We are working in an era of remote delivery. Winning in this era is about being open to evolving your operations by leveraging new technologies where they genuinely help but also by looking closely at your own internal communications, processes and culture. We’ve come up with this toolkit for success – good luck!

  1. Shift your mindset: this experience shows us all that we can move a lot faster than we sometimes think we can.

  2. Be tech-open: embrace the tech that is available to shift processes online wherever possible.

  3. But, also be tech-realistic: tech solutions are not always best, so be prepared to evaluate critically where tech can help you and where it cannot.

  4. Use this opportunity: moving remote gives employers a chance to think more openly about recruitment: don’t be afraid to remove geographic barriers to open up the talent pool.

  5. Think of your people: people need a purpose, particularly in these times, so try to be crystal clear with them, set strong objectives and clear deliverables.

  6. Culture first: particularly when hiring into a remote landscape, “culture fit” and “culture add” can be just as important as technical skillsets.

  7. Prioritise welfare as well as productivity: remember that the faces behind the screens are all real people with real issues and concerns

  8. Share the learnings: we’re all in this together.
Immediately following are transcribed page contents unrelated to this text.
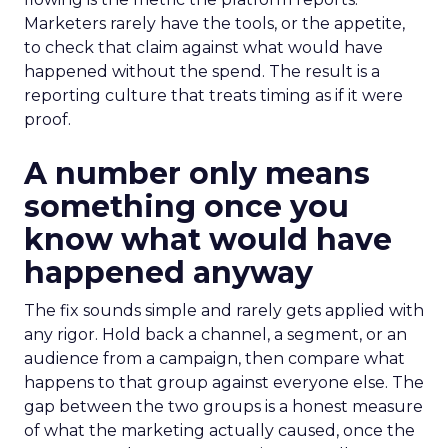
Marketers rarely have the tools, or the appetite,
to check that claim against what would have
happened without the spend. The result is a
reporting culture that treats timing as if it were
proof.
A number only means
something once you
know what would have
happened anyway
The fix sounds simple and rarely gets applied with
any rigor. Hold back a channel, a segment, or an
audience from a campaign, then compare what
happens to that group against everyone else. The
gap between the two groups is a honest measure
of what the marketing actually caused, once the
This is a shared crisis that we’ll only get through if we change our habits to be more collaborative, both within businesses, but also across sectors and in society more broadly.

Projects are particularly challenging to deliver remotely from the point of view of rapid ideation and creativity and less so when it comes to simply crunching through the processes of development, testing and implementation. There’s something about all being in a room, clustered around a white board with a bunch of differently coloured Post-Its that gets the creative juices flowing and creates the magic.